# être mindé à droite/gauche - québécisme



## Descarreaux

Bonjour tout le monde.

Au Québec, nous avons l'expression: «être mindé», mais c'est un anglicisme.
Quelle serait la bonne expression pour : être mindé à droite politiquement, ou à gauche?


----------



## Laurent2018

Etre orienté; être positionné.

Si moins de détermination: pencher pour.


----------



## JClaudeK

Ou simplement "être de droite / de gauche".


----------



## OLN

Si on prend la première acception du Wiktionnaire* "Avoir une idée dans la tête et ne pas y déroger" (la deuxième, "Être mentalement disposé à réaliser une action", ne convient pas), ça semble vouloir dire "être radicalement de/à gauche ou droite" ou "avoir des idées clairement de droite/de gauche"

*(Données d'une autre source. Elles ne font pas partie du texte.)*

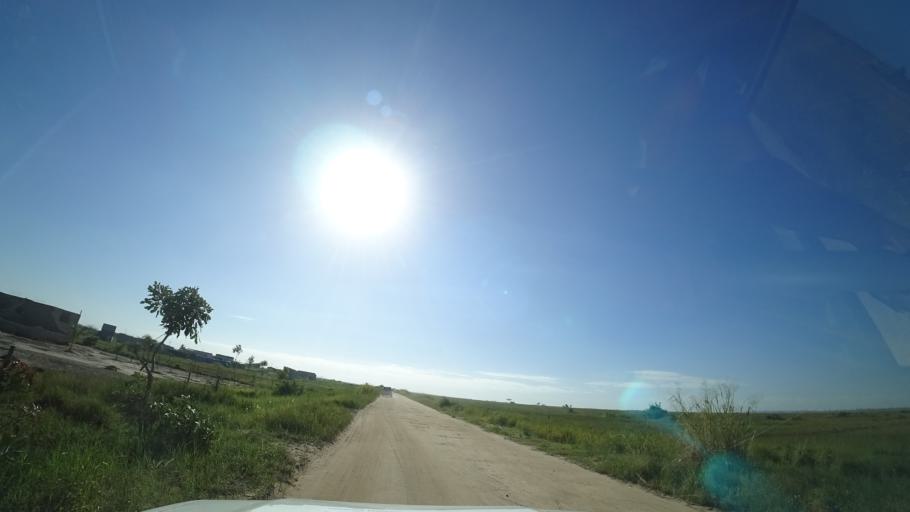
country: MZ
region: Sofala
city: Beira
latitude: -19.7616
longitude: 34.9097
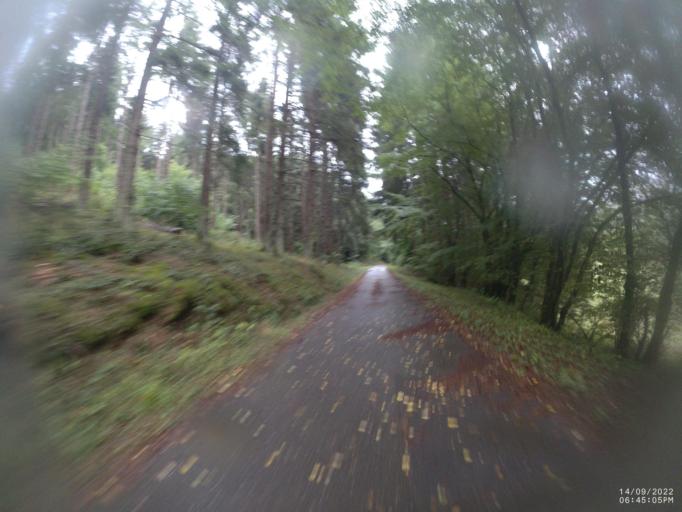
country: DE
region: Rheinland-Pfalz
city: Nohn
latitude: 50.3587
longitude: 6.7769
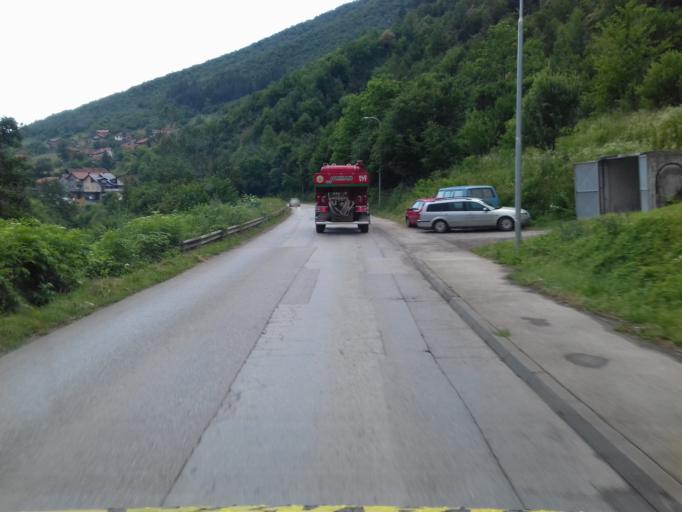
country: BA
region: Federation of Bosnia and Herzegovina
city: Visoko
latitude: 43.9706
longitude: 18.1861
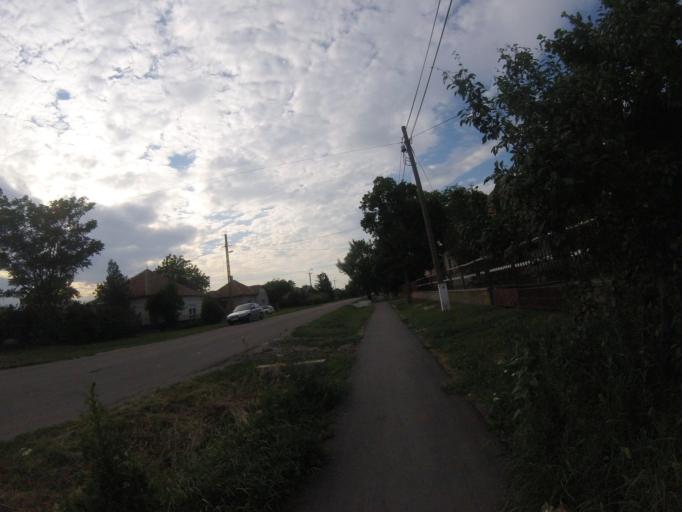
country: HU
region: Heves
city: Tiszanana
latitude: 47.5987
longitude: 20.5871
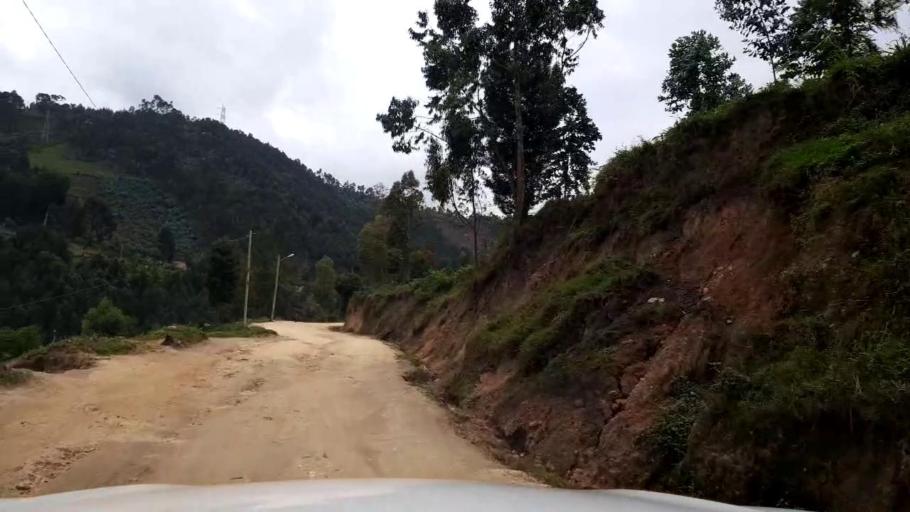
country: RW
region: Western Province
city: Kibuye
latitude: -1.9676
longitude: 29.3921
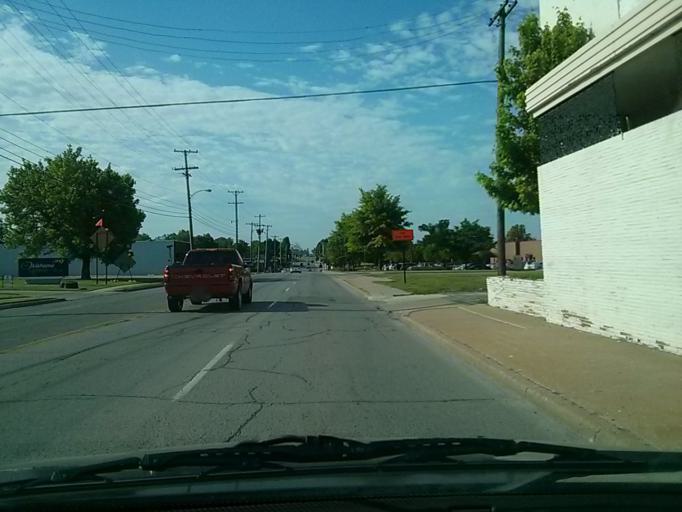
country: US
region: Oklahoma
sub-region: Tulsa County
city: Tulsa
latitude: 36.1544
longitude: -95.9757
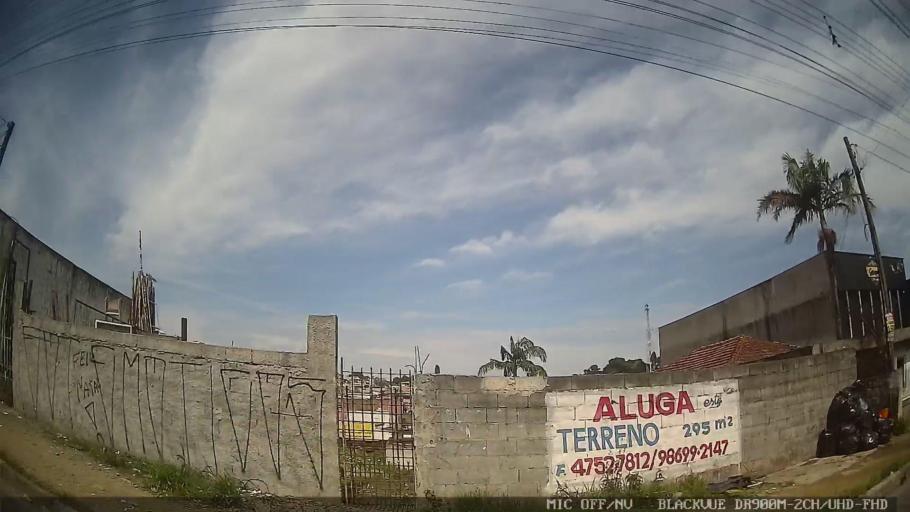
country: BR
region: Sao Paulo
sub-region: Suzano
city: Suzano
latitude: -23.5036
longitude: -46.3000
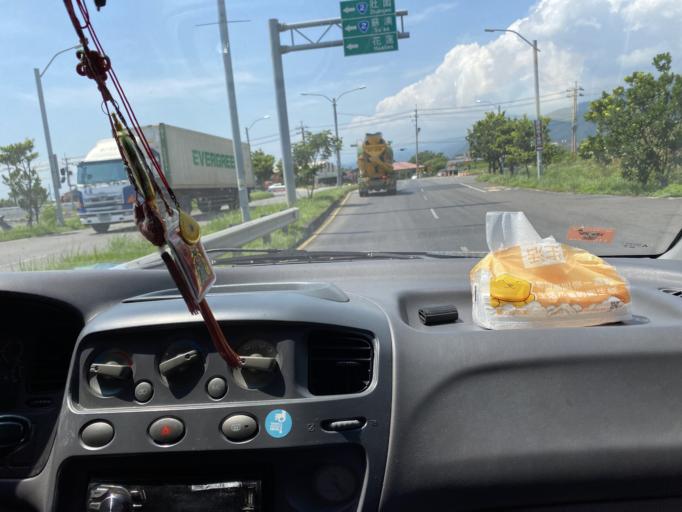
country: TW
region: Taiwan
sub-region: Yilan
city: Yilan
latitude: 24.8475
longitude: 121.8238
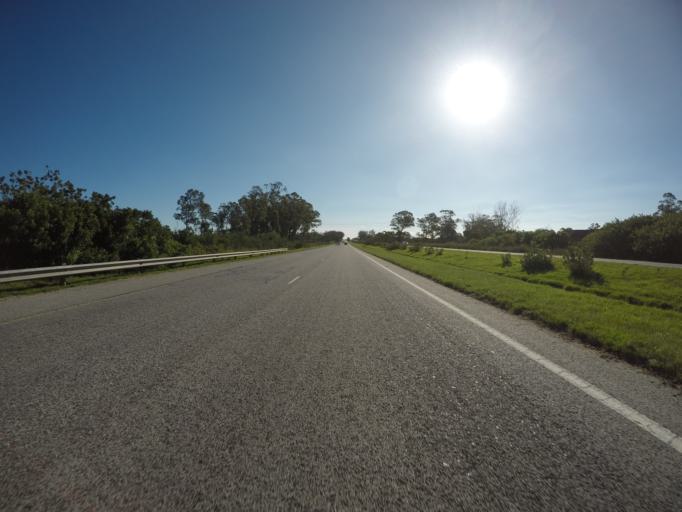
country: ZA
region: Eastern Cape
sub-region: Nelson Mandela Bay Metropolitan Municipality
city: Uitenhage
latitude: -33.9386
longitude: 25.3743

Peut-être est-il nécessaire d'apporter des précisions sur ce que tu entends personnellement et qui pose un problème de synonymie.

* Aurait-on enregistré des prononciations fantaisistes par des Français dont on peut douter qu'ils emploient l'expression ?


----------



## Descarreaux

> Peut-être est-il nécessaire d'apporter des précisions sur ce que tu entends personnellement et qui pose un problème de synonymie.

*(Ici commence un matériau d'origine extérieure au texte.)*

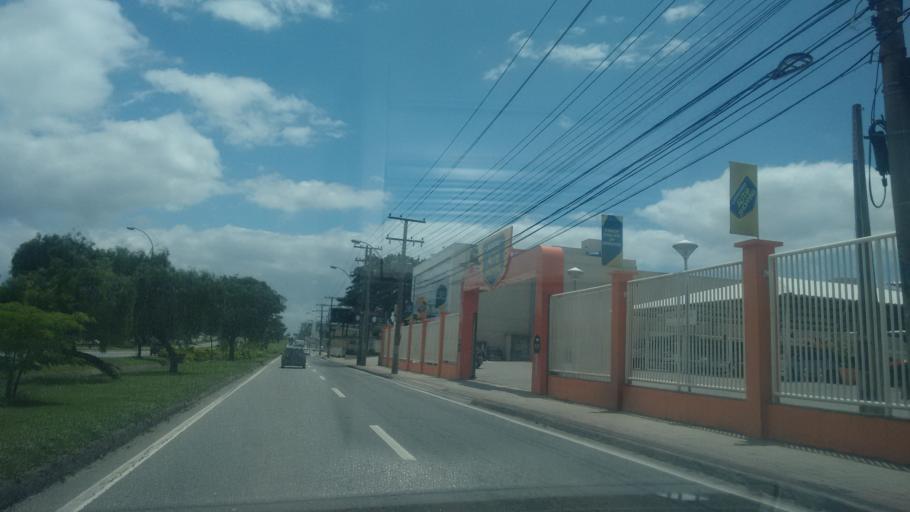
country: BR
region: Espirito Santo
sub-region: Serra
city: Serra
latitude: -20.2015
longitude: -40.2689
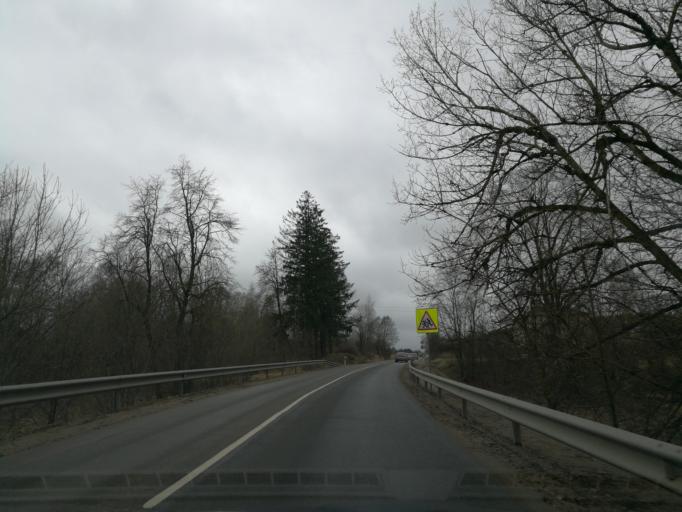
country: LT
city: Grigiskes
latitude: 54.6477
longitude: 25.1176
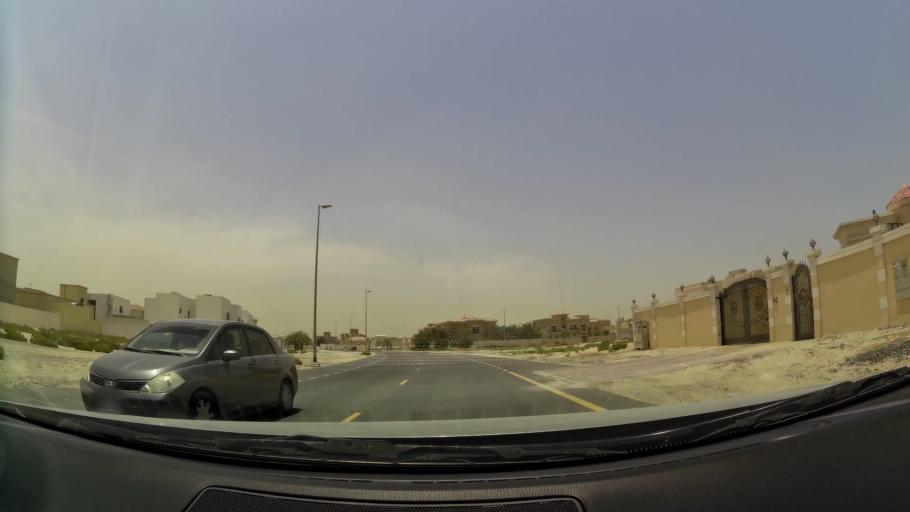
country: AE
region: Dubai
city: Dubai
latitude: 25.0885
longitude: 55.2258
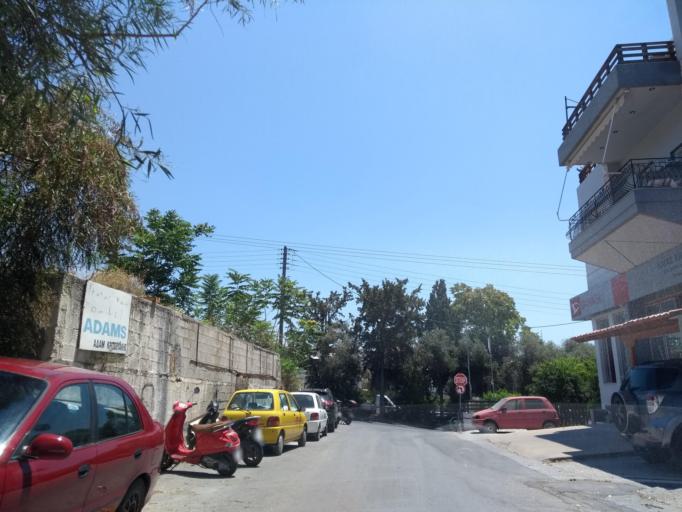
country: GR
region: Crete
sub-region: Nomos Irakleiou
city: Nea Alikarnassos
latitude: 35.3333
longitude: 25.1598
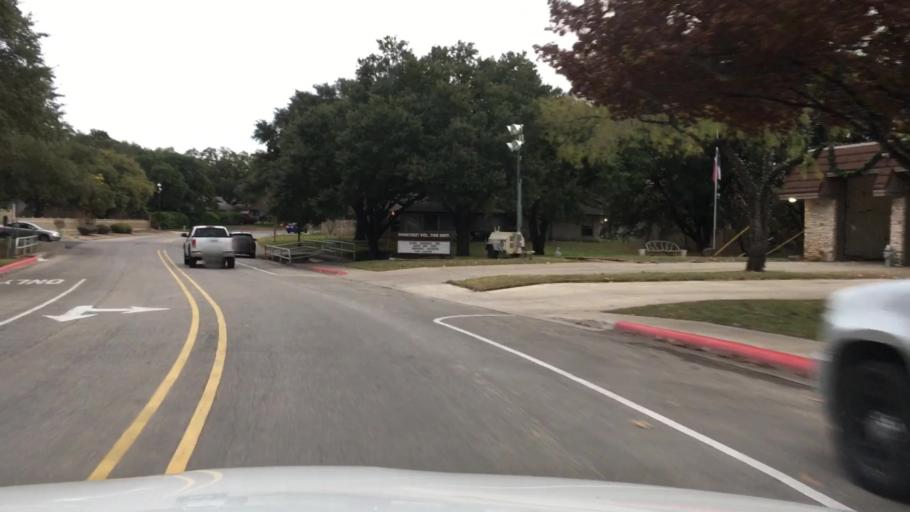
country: US
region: Texas
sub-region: Bexar County
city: Windcrest
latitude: 29.5169
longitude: -98.3814
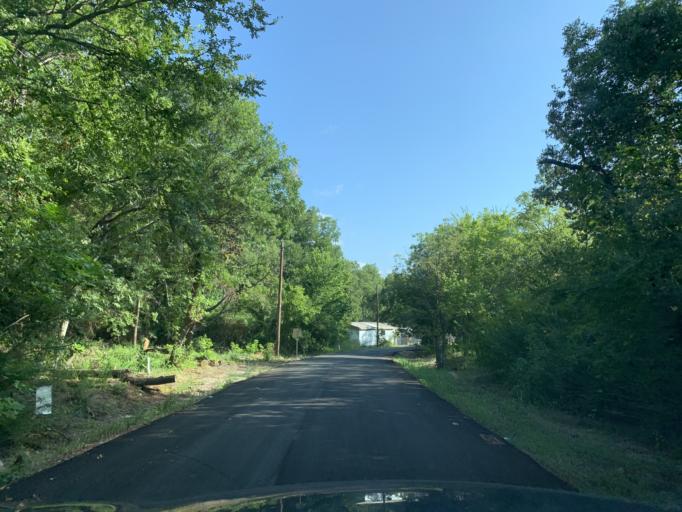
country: US
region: Texas
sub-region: Dallas County
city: Hutchins
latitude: 32.6744
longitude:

Je l'utilise au sens de déformation (biais) cognitive (biais est un anglicisme) dans la phrase suivante:
 « Plus on est _mindé_ à droite, plus les problèmes semble venir de la gauche et vice versa.»


----------



## Maître Capello

La suggestion de JCK est ce que je dirais naturellement :

_Plus on *est de droite*, plus les problèmes semblent venir de la gauche, et vice versa._


----------



## Locape

Donc, le sens 'être mindé' est plus fort que l'anglais (être enclin à), mais moins fort que la définition du Wiktionnaire, ou est-ce que pour toi, @Descarreaux, cela a le sens de 'radicalement à' (droite ou gauche) ?


----------



## Descarreaux

Être enclin est pas mal le sens que je donne à 'être mindé'. Mais pouvons-nous dire être enclin à droite?


----------



## Maître Capello

Descarreaux said:


> Mais pouvons-nous dire être enclin à droite?


Non, ce serait vraiment étrange. Vous pourriez éventuellement dire _avoir une orientation/tendance de droite_, _être orienté à droite_. Mais dans votre contexte, toutes ces expressions sont inutiles et même inopportunes.

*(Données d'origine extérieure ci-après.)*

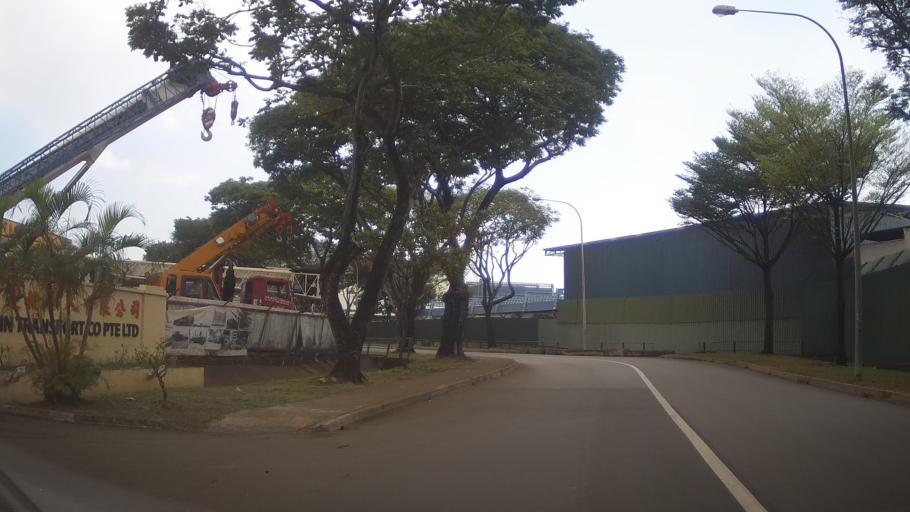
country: SG
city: Singapore
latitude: 1.3033
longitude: 103.6763
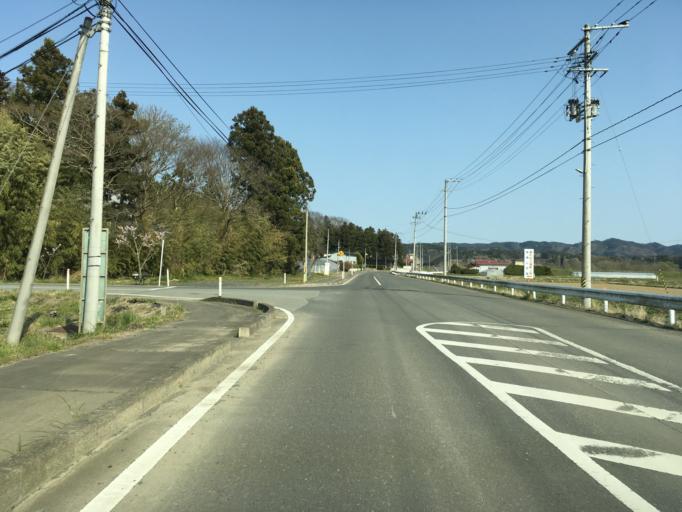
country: JP
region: Miyagi
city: Wakuya
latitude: 38.7202
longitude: 141.2767
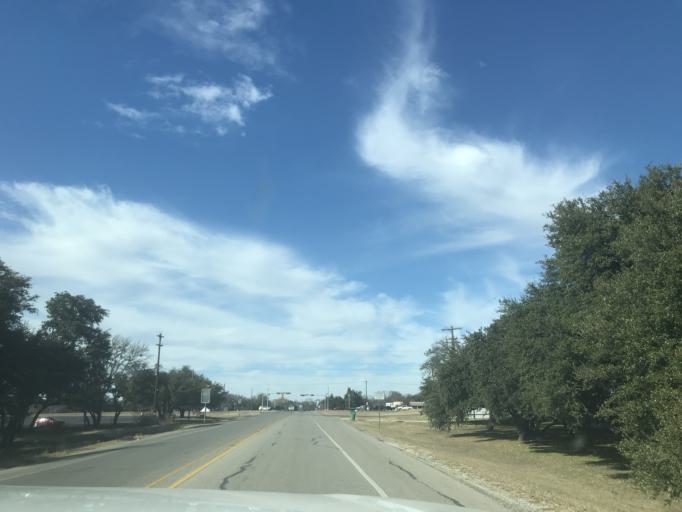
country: US
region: Texas
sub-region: Erath County
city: Stephenville
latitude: 32.2101
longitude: -98.1950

Qu'avez-vous contre _être de droite_ ? Pourquoi ne voulez-vous pas l'employer ?


----------



## Locape

On dit plutôt, comme l'a dit @Laurent2018, 'pencher à droite' ou 'porté à droite', mais alors on peut aussi se sentir proche du centre droit, et donc ne pas attribuer systématiquement tous les problèmes à la gauche (et vice versa).


----------



## Laurent2018

Locape said:


> aussi se sentir proche du centre droit, et donc ne pas attribuer systématiquement tous les problèmes à la gauche (et vice versa).



Ce qu'un personnage politique ne ferait jamais, puisque lui *est *de droite ou de gauche.
Descarreaux, dirais-tu que "être mindé" peut s'appliquer à ce genre de personnage ?


----------



## Descarreaux

Maître Capello said:


> Qu'avez-vous contre _être de droite_ ? Pourquoi ne voulez-vous pas l'employer ?


Je ne dis pas que je ne l'emploierai pas. Mais l'affirmation «Plus on est de droite, plus les problèmes semblent venir de la gauche et vice versa.» me semble  catégorique et dissimule plus le biais cognitif. Alors que c'est celui-ci que je veux mettre en évidence.



Laurent2018 said:


> Ce qu'un personnage politique ne ferait jamais, puisque lui *est *de droite ou de gauche.
> Descarreaux, dirais-tu que "être mindé" peut s'appliquer à ce genre de personnage ?


Je ne pense pas aux politiques, mais je pense en particulier à deux influenceurs et essayistes relativement connus, Mathieu Bock-Côté et Jordan Peterson.
Mathieu Bock-Côté est connu chez les francophones. Si vous ne connaissez pas Jordan Peterson l'entrevue qu'il a accordée à la journaliste Cathy Newman est un morceau d'anthologie (le moment pivot de l'entrevue commence à 22'10").


----------



## Maître Capello

Descarreaux said:


> dissimule plus le biais cognitif


Qu'entendez-vous exactement par « biais cognitif » ?


----------



## Descarreaux

Un biais cognitif déforme la perception de la réalité. Dans ce cas précis, le biais prend la forme d'une sorte d'aveuglement qui invisibilise les problèmes "causés" par son propre camp.


----------



## pointvirgule

_mentalité de droite
Plus notre mentalité est à droite, ..._


----------



## Descarreaux

pointvirgule said:


> _mentalité de droite
> Plus notre mentalité est à droite, ..._


...plus on est enclin à ne voir que les problèmes de la gauche, et vice versa.


----------



## Maître Capello

Pour être tout à fait franc, je ne vois pas trop ce que _avoir une mentalité de droite_ plutôt que _être de droite_ apporte à la phrase…


----------



## Descarreaux

Ça me semble moins catégorique. Si ça ne l'est pas, c'est la nuance que je voulais exprimer par : être mindé.


----------



## OLN

Descarreaux said:


> Je l'utilise au sens de déformation (biais) cognitive (biais est un anglicisme) dans la phrase suivante:
> « Plus on est _mindé_ à droite, plus les problèmes semble venir de la gauche et vice versa.»


Autre suggestion, en partant de l'anglais : 
_Plus on est partial / partisan, plus les problèmes semblent venir du parti opposé._ (?)


----------



## Nanon

Maître Capello said:


> Pour être tout à fait franc, je ne vois pas trop ce que _avoir une mentalité de droite_ plutôt que _être de droite_ apporte à la phrase…


D'accord avec Capello : difficile d'avoir une mentalité de droite sans être, au fond, de droite...
Au fond, la solution proposée par OLN fait sens elle aussi, mais elle a pour moi le défaut de rendre invisible l'opposition gauche-droite : un petit détail qui va au-delà de la question de style et qui peut avoir son importance dans le discours politique.
Une autre idée qui m'est venue mais qui s'éliogne peut-être un peu : _plus on est ancré à droite, plus on a tendance à voir que..._


----------